> _Entries taken from a collection_:
◇ ◇ ◇ ◇
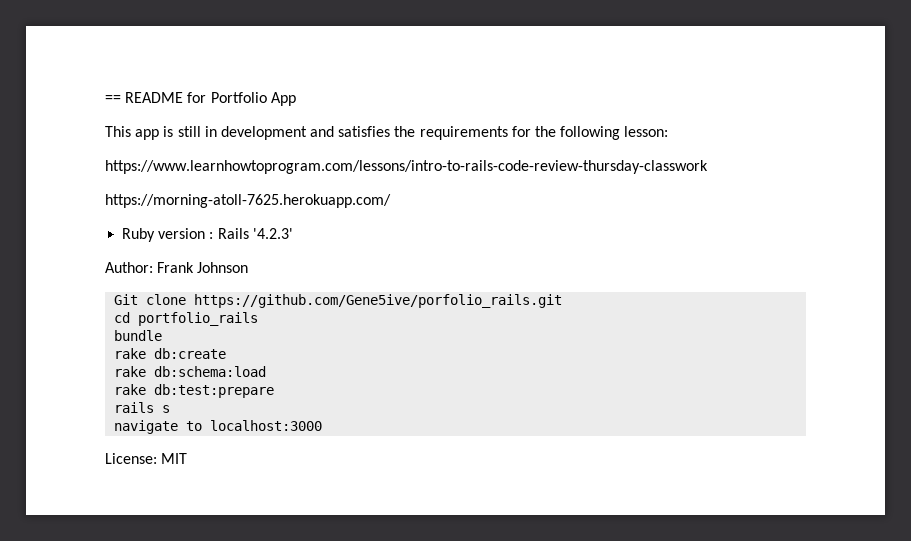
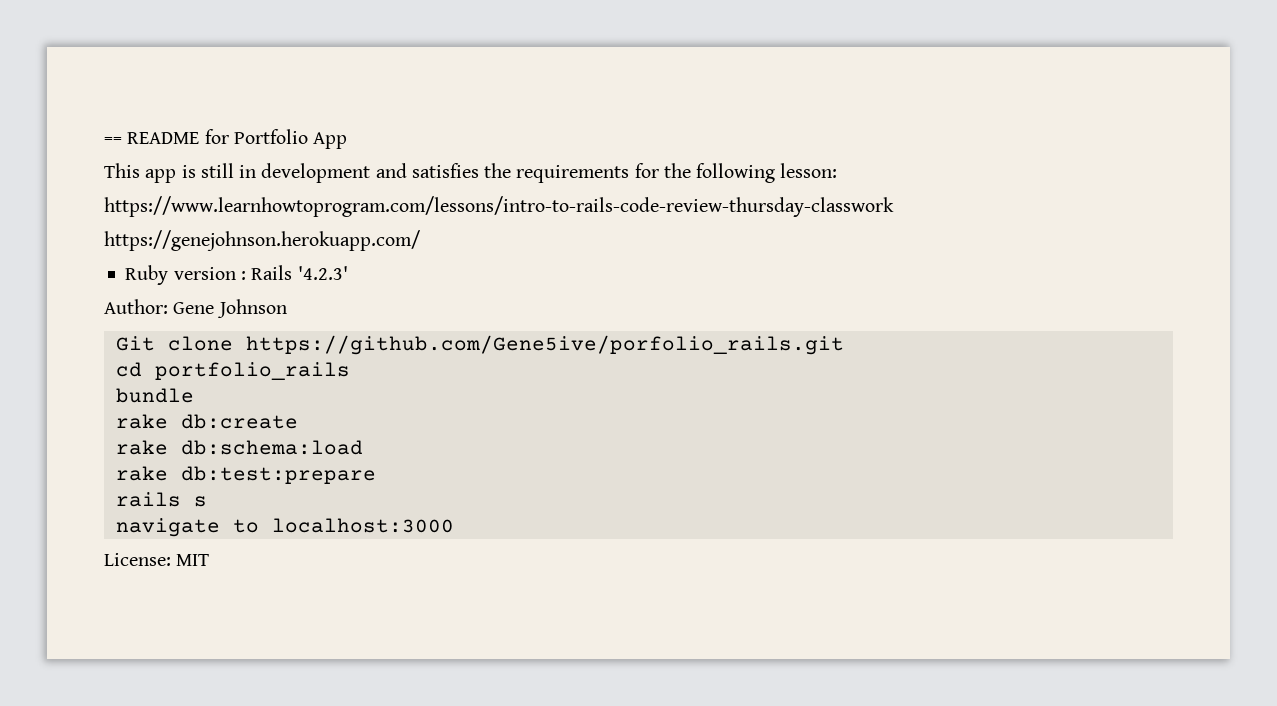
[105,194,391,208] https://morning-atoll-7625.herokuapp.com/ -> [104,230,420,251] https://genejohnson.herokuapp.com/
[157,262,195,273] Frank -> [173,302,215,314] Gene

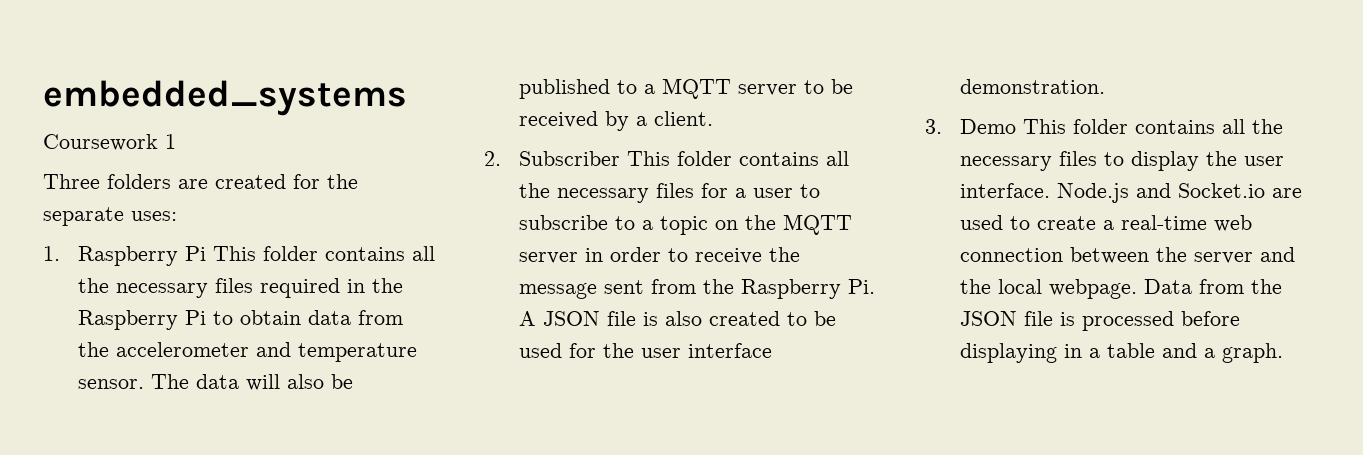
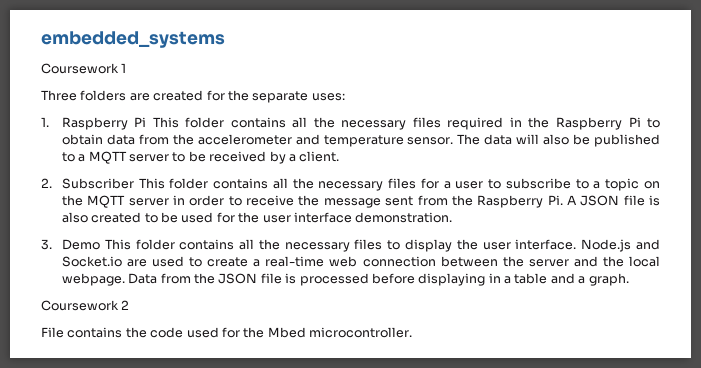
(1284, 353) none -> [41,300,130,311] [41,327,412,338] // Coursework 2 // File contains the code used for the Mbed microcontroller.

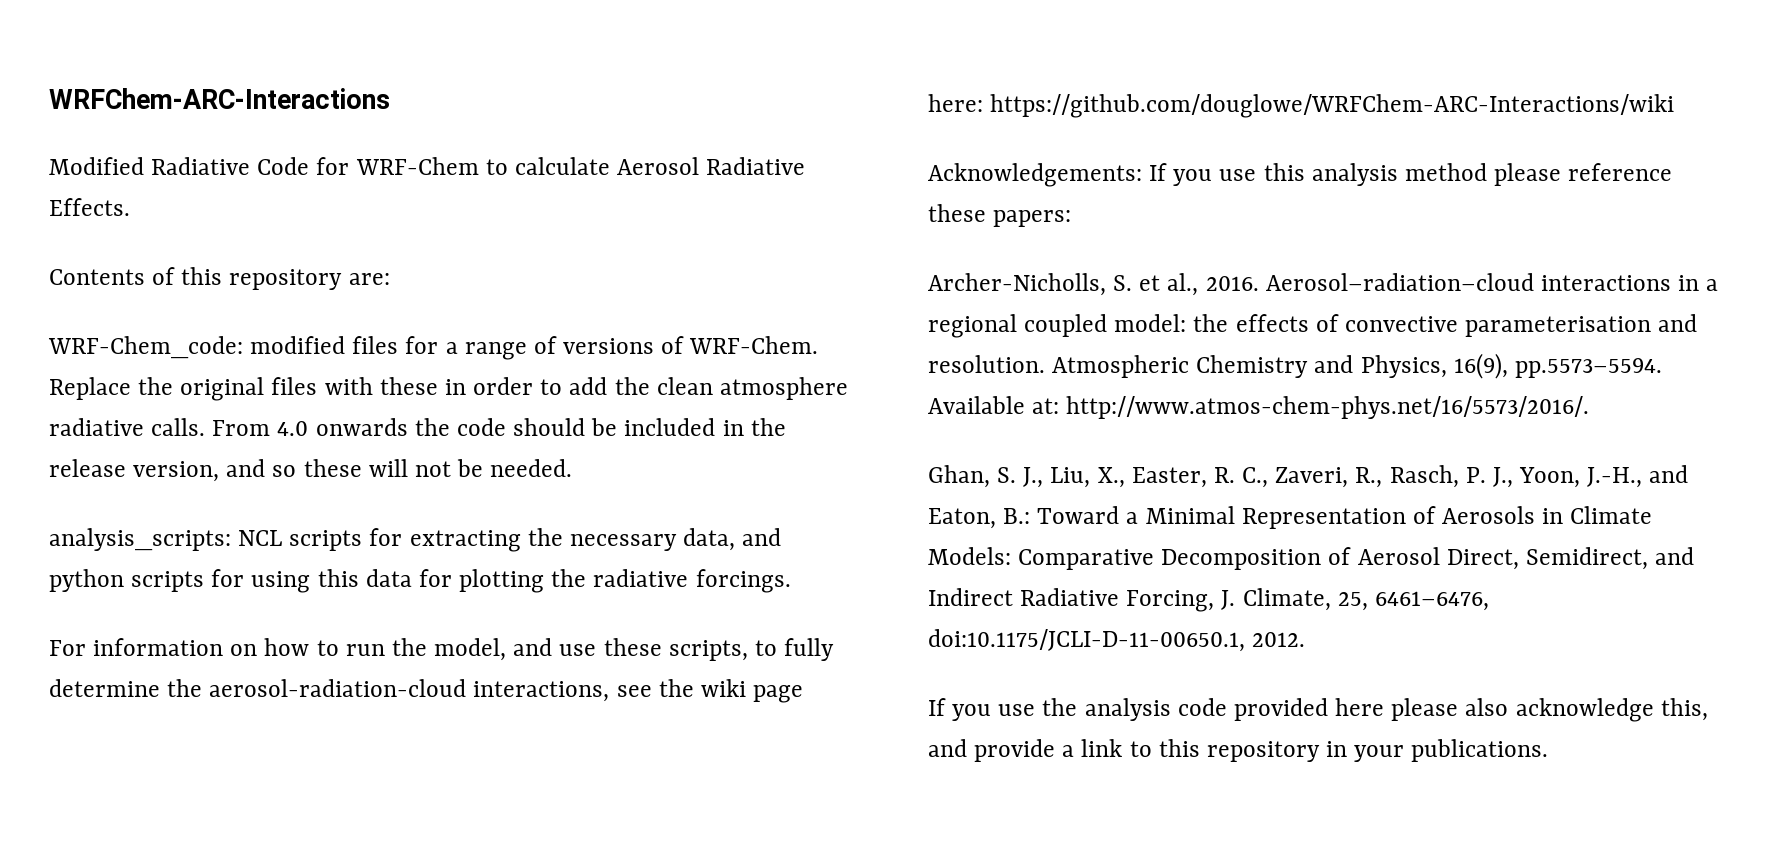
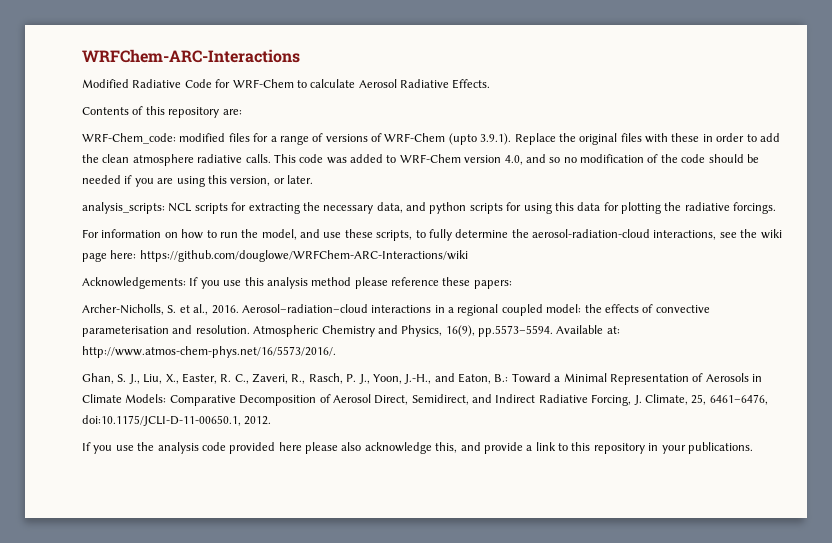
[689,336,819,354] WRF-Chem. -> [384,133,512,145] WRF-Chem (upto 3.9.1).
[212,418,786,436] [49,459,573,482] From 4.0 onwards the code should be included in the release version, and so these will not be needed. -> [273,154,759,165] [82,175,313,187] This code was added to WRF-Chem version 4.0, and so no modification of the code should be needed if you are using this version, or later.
◇ ◇ ◇ ◇
> _TASK DESCRIPTION_: All lines that contain the word "code" must be copied from the records above.

> _TASK RESPONSE_:
(1284, 353) none -> [41,300,130,311] [41,327,412,338] // Coursework 2 // File contains the code used for the Mbed microcontroller.
[212,418,786,436] [49,459,573,482] From 4.0 onwards the code should be included in the release version, and so these will not be needed. -> [273,154,759,165] [82,175,313,187] This code was added to WRF-Chem version 4.0, and so no modification of the code should be needed if you are using this version, or later.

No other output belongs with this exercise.